Lines below that include the word "down" should each be copied.

DATASET EXCERPT:
<<<<

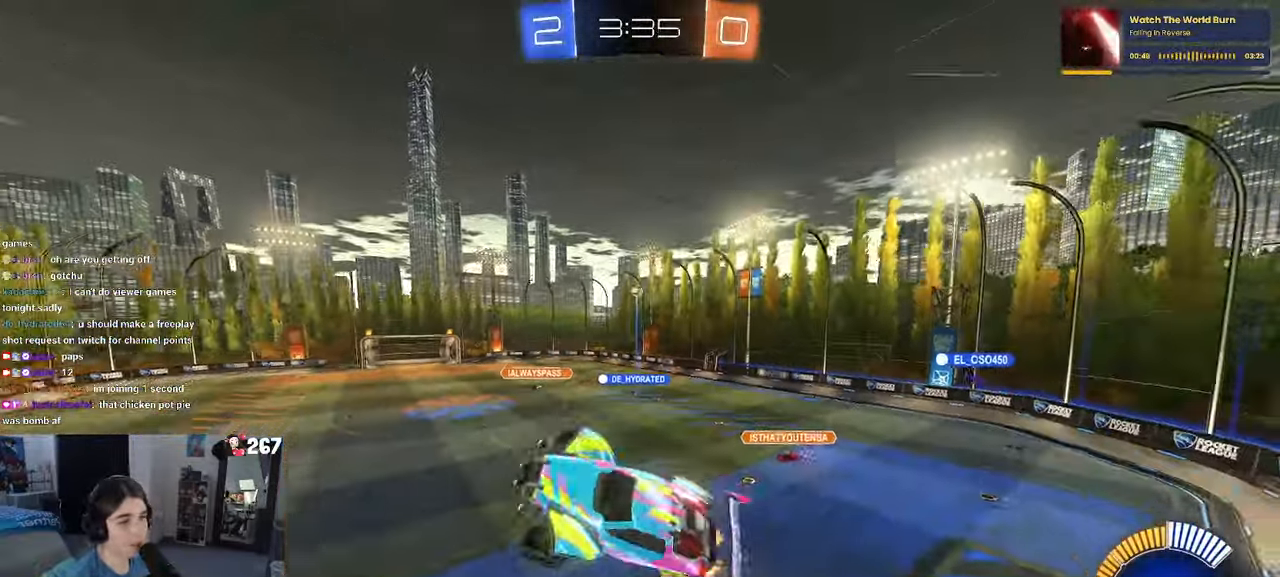
{"buttons": [], "left_stick": "center", "right_stick": "center", "events": [[200, "left_stick", "center"], [233, "R3", "down"], [400, "R3", "up"]]}
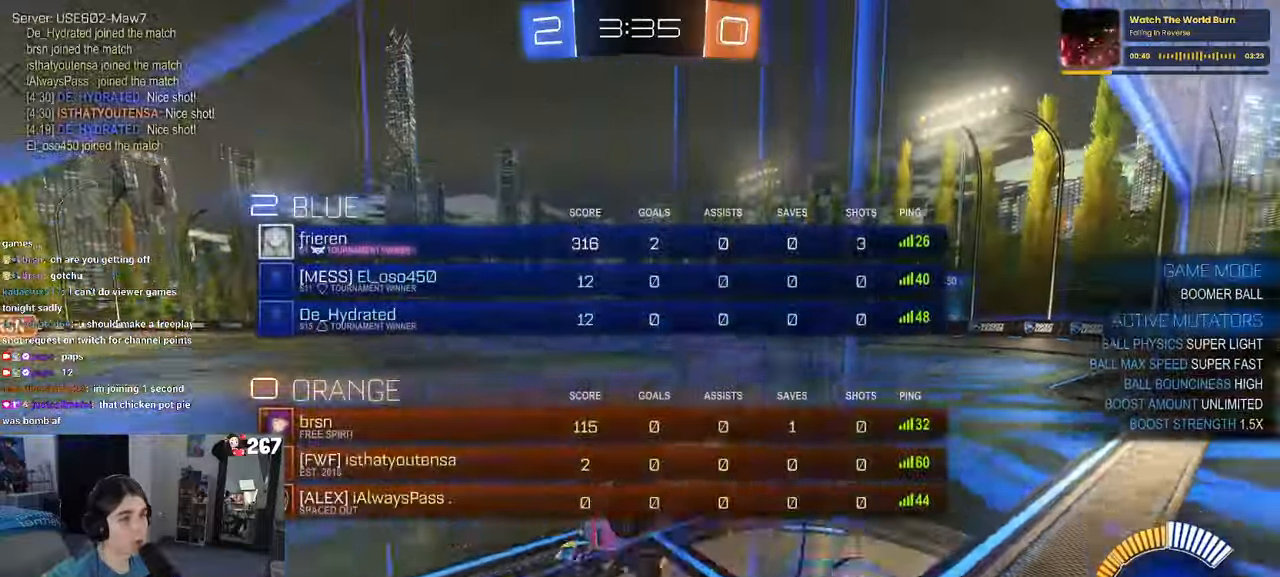
{"buttons": ["R1", "R3"], "left_stick": "right", "right_stick": "center", "events": [[133, "R3", "down"], [167, "R1", "down"], [200, "left_stick", "right"]]}
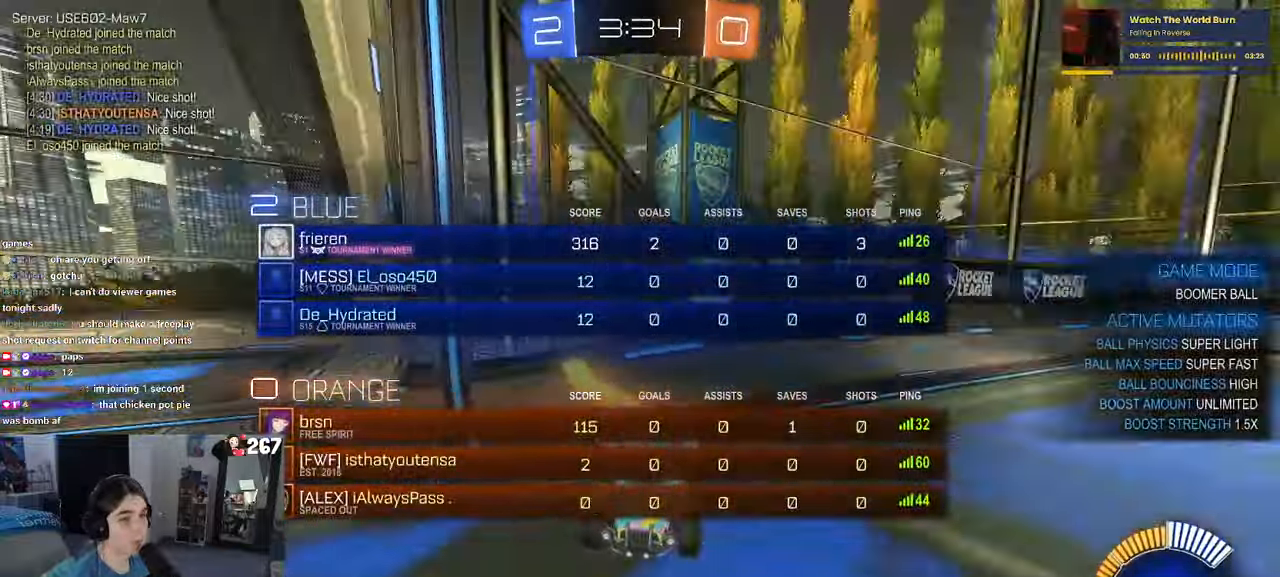
{"buttons": [], "left_stick": "right", "right_stick": "center", "events": [[17, "R3", "up"], [83, "left_stick", "center"], [200, "R1", "up"], [250, "left_stick", "left"], [433, "left_stick", "center"], [500, "left_stick", "right"]]}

>>>>

EXERCISE SOLUTION:
{"buttons": [], "left_stick": "center", "right_stick": "center", "events": [[200, "left_stick", "center"], [233, "R3", "down"], [400, "R3", "up"]]}
{"buttons": ["R1", "R3"], "left_stick": "right", "right_stick": "center", "events": [[133, "R3", "down"], [167, "R1", "down"], [200, "left_stick", "right"]]}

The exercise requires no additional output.